At least I could defend my hair, my fingers, my blood. Kemmas did snatch up Riji’s sword in time—Skorsas’s urgency about this seemed odd to me until I remembered that all of Riji’s possessions now became mine—but his corpse fell to the souvenir-takers. When a great fighter dies, enough genuine finger-bones of his appear for sale on the streets of Arko to have come from an army, but ten fingers’ worth of them are real.

As I came back down from getting my chain, a knot of people closed around me, clasping my hands, smacking my shoulders, steadying me, cheering me in their many accents. The fighters—in broad daylight and full view of the crowd. “Not one fan’s touching you, lad,” said Iliakaj, from behind and beside me. “It’s all us. And not one fan’s going to.” Tomorrow they’d go back to their usual reserve with each other, as would I; for today, they’d give me, and themselves, this.

By the time I was in the clinic, I was shaking, and babbling, and leaning on Skorsas to stay steady on my feet, even after he’d lit a katzerik for me. I kept thinking, somehow, that what was pouring from my eyes was blood. He began saying “You’ll be all right,” over and over, and feeding me very fast doses of whack-weed, as you do a wounded comrade.

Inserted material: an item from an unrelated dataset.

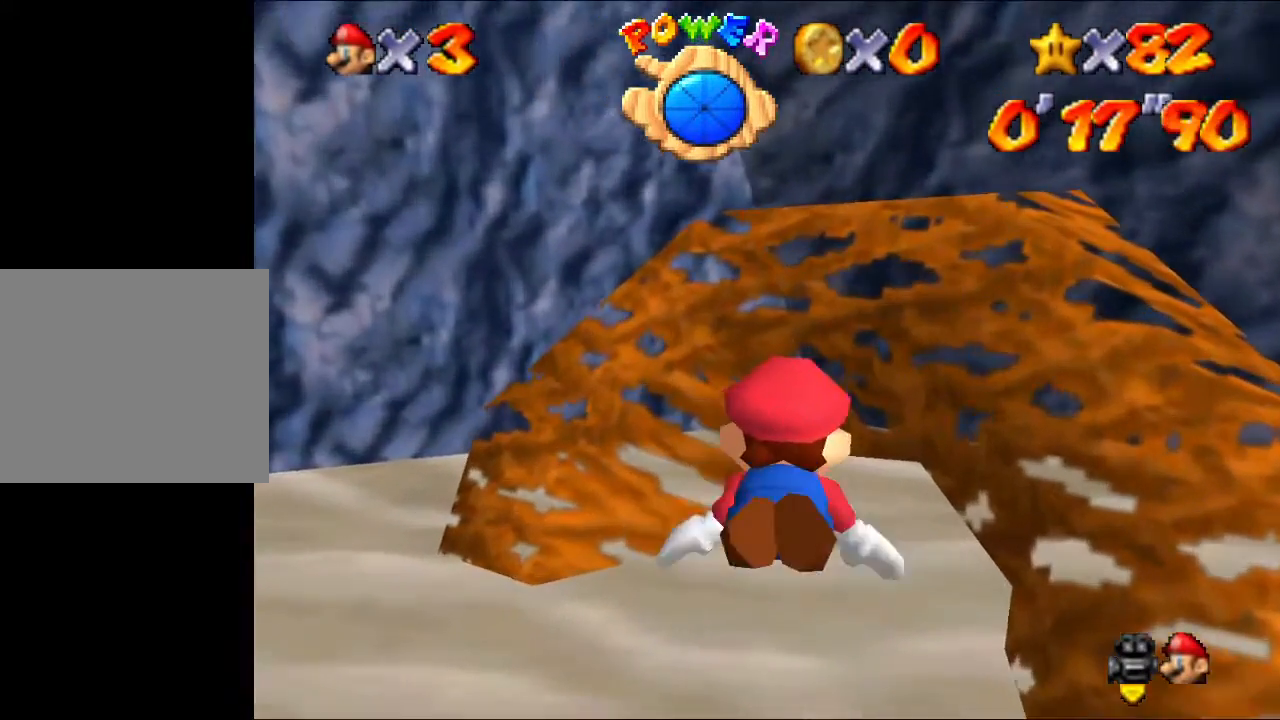
{"buttons": [], "left_stick": "up-right", "events": [[33, "A", "down"], [233, "A", "up"], [333, "left_stick", "up-right"]]}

“It’s all right,” Iska said, once they’d got me lying down on a table, and took my head between his hands. “It’s fear for your eyes that’s getting you, lad.” I felt the truth of this down to my bones, and just hearing it said, so I knew at least one person understood, seemed to ease it. He lifted my head on his arm and gave me a draught of very strong poppy-juice. “I’m not going to touch them; I called in the Haian. He might put you right out, but in the meantime this will relax you. It’s all right, they’ll heal.” He cleaned and stitched the little wounds I had, and then I was freezing, so Skorsas raised my feet on a pillow, wrapped a blanket around me, and fed me drop upon drop of whack-weed.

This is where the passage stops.